In genetic engineering, recombination can also refer to artificial and deliberate recombination of disparate pieces of DNA, often from different organisms, creating what is called recombinant DNA. A prime example of such a use of genetic recombination is gene targeting, which can be used to add, delete or otherwise change an organism's genes. This technique is important to biomedical researchers as it allows them to study the effects of specific genes. Techniques based on genetic recombination are also applied in protein engineering to develop new proteins of biological interest.

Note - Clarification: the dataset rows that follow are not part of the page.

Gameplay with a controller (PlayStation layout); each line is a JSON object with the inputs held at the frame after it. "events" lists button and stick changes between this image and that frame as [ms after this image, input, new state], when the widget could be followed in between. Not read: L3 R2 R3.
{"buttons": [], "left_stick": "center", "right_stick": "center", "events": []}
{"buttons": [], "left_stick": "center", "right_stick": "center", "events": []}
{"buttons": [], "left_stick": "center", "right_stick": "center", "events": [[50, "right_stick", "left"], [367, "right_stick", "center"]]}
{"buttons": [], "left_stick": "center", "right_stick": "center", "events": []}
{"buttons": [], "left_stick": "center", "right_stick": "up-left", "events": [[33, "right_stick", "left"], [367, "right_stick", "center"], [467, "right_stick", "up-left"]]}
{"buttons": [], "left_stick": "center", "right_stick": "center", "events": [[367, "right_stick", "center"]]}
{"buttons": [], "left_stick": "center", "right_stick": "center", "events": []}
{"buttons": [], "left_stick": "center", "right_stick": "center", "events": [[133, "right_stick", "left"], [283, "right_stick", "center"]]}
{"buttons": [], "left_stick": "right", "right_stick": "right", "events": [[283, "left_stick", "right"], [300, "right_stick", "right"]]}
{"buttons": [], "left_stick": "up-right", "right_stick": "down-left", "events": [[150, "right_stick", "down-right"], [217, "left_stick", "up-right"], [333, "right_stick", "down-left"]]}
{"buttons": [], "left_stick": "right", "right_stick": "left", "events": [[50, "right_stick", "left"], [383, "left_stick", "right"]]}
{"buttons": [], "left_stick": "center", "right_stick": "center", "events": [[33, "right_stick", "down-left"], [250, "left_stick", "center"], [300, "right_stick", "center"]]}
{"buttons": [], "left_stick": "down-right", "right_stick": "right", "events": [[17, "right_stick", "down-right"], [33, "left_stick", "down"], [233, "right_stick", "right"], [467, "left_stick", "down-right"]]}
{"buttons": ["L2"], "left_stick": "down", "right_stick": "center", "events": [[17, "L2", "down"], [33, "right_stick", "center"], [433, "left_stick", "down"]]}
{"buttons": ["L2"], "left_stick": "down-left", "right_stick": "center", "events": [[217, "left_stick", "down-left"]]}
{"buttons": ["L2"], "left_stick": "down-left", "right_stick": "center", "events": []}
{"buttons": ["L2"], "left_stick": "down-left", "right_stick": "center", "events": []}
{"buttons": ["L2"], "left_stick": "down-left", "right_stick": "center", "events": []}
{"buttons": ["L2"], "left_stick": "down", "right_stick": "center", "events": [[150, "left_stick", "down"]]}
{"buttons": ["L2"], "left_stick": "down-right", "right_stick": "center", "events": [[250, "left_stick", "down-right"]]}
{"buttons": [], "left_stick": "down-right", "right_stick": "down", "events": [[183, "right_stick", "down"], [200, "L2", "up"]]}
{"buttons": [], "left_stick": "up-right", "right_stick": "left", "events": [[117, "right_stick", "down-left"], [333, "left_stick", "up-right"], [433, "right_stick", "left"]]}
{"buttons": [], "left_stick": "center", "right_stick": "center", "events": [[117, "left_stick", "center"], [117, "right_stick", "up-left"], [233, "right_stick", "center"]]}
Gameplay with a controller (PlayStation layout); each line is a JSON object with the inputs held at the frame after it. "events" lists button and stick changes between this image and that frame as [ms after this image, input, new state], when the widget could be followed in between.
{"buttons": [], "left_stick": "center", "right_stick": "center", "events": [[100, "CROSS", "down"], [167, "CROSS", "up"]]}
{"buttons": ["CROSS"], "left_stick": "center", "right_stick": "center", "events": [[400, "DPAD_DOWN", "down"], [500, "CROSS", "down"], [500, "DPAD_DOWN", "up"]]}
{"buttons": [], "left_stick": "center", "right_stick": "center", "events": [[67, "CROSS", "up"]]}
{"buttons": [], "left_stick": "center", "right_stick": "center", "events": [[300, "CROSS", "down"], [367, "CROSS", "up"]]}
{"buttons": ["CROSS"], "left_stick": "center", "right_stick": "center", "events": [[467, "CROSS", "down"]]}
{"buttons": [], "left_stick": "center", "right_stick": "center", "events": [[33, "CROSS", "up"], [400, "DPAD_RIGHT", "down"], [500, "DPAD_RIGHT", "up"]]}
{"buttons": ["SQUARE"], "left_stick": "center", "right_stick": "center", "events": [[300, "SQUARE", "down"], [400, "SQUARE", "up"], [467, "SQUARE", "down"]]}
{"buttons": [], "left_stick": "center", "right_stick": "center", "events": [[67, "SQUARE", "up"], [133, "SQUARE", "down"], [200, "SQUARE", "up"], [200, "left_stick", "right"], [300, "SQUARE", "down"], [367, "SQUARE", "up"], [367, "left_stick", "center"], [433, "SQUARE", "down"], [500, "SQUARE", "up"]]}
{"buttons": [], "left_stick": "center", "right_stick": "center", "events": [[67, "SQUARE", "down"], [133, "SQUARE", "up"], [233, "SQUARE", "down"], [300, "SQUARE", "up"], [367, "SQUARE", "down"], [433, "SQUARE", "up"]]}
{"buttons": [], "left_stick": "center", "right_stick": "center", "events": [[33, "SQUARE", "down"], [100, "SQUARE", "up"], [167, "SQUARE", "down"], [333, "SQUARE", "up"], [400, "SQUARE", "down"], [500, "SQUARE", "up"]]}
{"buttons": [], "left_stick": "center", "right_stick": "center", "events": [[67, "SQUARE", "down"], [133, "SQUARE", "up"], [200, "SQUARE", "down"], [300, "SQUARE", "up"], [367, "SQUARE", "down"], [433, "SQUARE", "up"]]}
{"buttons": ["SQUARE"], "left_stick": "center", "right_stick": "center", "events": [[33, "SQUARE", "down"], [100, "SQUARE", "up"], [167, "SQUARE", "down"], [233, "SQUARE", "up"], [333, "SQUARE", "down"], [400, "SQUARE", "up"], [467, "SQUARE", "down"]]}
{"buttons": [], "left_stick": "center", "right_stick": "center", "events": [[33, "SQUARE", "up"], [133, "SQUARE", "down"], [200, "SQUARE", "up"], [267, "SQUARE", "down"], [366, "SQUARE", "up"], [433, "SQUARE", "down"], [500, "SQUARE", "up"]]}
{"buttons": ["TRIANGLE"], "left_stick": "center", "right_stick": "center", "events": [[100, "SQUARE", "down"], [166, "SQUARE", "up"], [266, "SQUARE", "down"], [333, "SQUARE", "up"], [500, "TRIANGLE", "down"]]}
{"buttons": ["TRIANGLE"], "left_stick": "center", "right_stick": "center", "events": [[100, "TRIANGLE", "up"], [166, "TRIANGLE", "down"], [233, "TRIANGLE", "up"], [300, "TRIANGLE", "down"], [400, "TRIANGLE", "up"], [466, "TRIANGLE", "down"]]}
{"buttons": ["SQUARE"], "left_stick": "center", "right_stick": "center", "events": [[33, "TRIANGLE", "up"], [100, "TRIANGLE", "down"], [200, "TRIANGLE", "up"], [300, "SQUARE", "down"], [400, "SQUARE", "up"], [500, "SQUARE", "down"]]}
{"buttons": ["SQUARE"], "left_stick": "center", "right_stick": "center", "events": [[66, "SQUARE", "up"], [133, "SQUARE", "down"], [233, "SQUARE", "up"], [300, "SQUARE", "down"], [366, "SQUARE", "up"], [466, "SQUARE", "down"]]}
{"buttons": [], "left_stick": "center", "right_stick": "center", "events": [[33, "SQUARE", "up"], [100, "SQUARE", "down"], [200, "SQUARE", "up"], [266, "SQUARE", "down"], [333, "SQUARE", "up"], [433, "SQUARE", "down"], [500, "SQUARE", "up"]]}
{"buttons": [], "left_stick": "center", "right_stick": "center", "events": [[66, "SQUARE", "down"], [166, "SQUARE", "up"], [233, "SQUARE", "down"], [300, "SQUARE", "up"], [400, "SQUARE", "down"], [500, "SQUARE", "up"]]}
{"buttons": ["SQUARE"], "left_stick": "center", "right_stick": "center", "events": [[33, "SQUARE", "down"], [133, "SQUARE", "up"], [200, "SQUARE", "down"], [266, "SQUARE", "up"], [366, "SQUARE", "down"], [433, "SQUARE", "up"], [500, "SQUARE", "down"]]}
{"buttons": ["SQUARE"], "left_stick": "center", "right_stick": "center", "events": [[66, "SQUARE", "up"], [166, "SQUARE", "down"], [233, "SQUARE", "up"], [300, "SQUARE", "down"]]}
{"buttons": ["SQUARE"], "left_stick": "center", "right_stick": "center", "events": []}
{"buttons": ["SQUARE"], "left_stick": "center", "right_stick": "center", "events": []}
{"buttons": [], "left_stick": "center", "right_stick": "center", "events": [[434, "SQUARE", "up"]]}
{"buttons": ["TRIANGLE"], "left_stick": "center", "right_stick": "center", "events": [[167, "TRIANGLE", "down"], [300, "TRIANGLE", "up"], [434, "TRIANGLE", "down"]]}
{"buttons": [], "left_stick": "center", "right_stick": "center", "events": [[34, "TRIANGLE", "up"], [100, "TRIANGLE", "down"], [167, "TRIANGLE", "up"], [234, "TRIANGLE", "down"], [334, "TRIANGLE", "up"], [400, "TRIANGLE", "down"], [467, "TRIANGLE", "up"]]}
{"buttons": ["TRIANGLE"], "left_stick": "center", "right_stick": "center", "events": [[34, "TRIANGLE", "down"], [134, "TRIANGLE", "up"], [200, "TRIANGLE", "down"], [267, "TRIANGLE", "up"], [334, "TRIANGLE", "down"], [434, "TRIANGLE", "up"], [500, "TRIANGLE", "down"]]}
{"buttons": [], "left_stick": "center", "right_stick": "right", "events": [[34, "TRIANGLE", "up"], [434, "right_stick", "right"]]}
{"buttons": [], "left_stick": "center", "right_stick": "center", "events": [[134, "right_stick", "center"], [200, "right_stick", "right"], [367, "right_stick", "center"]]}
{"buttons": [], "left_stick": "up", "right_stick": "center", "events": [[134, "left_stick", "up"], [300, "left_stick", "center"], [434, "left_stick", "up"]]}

Genetic recombination is catalyzed by many different enzymes, called recombinases. RecA, the chief recombinase found in Escherichia coli, is responsible for the repair of DNA double strand breaks (DSBs). In yeast and other eukaryotic organisms there are two recombinases required for repairing DSBs. The RAD51 protein is required for mitotic and meiotic recombination and the DMC1 protein is specific to meiotic recombination.

Genetic code

The genetic code is the set of rules by which a gene is translated into a functional protein. Each gene consists of a specific sequence of nucleotides encoded in a DNA (or sometimes RNA) strand; a correspondence between nucleotides, the basic building blocks of genetic material, and amino acids, the basic building blocks of proteins, must be established for genes to be successfully translated into functional proteins. Sets of three nucleotides, known as codons, each correspond to a specific amino acid or to a signal; three codons are known as "stop codons" and, instead of specifying a new amino acid, alert the translation machinery that the end of the gene has been reached. There are 64 possible codons (four possible nucleotides at each of three positions, hence 43 possible codons) and only 20 standard amino acids; hence the code is redundant and multiple codons can specify the same amino acid. The correspondence between codons and amino acids is nearly universal among all known living organisms.

The process of genetic transcription produces a single-stranded RNA molecule known as messenger RNA, whose nucleotide sequence is complementary to the DNA from which it was transcribed. The DNA strand whose sequence matches that of the RNA is known as the coding strand and the strand from which the RNA was synthesized is the template strand. Transcription is performed by an enzyme called an RNA polymerase, which reads the template strand in the 3' to 5' direction and synthesizes the RNA from 5' to 3'. To initiate transcription, the polymerase first recognizes and binds a promoter region of the gene. Thus a major mechanism of gene regulation is the blocking or sequestering of the promoter region, either by tight binding by repressor molecules that physically block the polymerase, or by organizing the DNA so that the promoter region is not accessible.

Gene

A gene is a unit of heredity in a living organism. It is normally a stretch of DNA that codes for a type of protein or for an RNA chain that has a function in the organism. All proteins and functional RNA chains are specified by genes. All living things depend on genes. Genes hold the information to build and maintain an organism's cells and pass genetic traits to offspring. A modern working definition of a gene is "a locatable region of genomic sequence, corresponding to a unit of inheritance, which is associated with regulatory regions, transcribed regions, and or other functional sequence regions ". Incorrect colloquial usage of the term gene may actually refer to an allele: a gene is the basic instruction, a sequence of nucleic acid (DNA or, in the case of certain viruses RNA), while an allele is one variant of that instruction. The notion of a geneis evolving with the science of genetics, which began when Gregor Mendel noticed that biological variations are inherited from parent organisms as specific, discrete traits. The biological entity responsible for defining traits was later termed a gene, but the biological basis for inheritance remained unknown until DNA was identified as the genetic material in the 1940s. All organisms have many genes corresponding to many different biological traits, some of which are immediately visible, such as eye color or number of limbs, and some of which are not, such as blood type or increased risk for specific diseases, or the thousands of basic biochemical processes that comprise life.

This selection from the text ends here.